* _Work task_: An exact transcription of the lines below, from the first through the one containing "- TailwindCSS with live reloading", is the only output wanted.

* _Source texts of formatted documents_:
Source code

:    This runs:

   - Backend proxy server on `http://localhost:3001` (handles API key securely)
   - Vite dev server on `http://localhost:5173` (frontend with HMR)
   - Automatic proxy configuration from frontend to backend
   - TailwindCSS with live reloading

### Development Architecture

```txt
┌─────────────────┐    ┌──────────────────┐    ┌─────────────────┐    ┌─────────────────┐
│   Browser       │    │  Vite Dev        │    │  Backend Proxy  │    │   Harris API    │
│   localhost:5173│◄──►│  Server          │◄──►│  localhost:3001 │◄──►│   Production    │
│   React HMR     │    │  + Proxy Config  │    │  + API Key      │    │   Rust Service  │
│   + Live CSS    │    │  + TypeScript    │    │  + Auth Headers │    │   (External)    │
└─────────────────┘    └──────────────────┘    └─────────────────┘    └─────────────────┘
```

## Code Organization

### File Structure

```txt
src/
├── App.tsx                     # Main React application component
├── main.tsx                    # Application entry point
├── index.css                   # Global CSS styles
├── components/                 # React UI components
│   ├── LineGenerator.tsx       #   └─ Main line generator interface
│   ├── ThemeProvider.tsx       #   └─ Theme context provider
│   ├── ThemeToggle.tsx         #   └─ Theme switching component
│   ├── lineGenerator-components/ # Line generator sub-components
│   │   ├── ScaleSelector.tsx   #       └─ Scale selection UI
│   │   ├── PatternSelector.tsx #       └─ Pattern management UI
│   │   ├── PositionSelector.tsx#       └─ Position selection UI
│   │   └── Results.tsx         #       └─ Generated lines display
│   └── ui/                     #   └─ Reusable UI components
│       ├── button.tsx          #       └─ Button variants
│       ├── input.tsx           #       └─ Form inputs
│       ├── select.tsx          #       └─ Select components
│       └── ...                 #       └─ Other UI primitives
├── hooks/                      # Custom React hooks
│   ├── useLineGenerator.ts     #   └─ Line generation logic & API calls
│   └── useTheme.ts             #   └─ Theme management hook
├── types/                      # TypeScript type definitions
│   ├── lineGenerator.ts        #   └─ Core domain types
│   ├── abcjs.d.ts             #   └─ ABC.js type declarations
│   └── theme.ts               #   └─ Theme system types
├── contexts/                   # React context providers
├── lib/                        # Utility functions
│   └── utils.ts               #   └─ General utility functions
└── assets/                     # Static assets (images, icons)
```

* _Answer box_:
Source code

:    This runs:

   - Backend proxy server on `http://localhost:3001` (handles API key securely)
   - Vite dev server on `http://localhost:5173` (frontend with HMR)
   - Automatic proxy configuration from frontend to backend
   - TailwindCSS with live reloading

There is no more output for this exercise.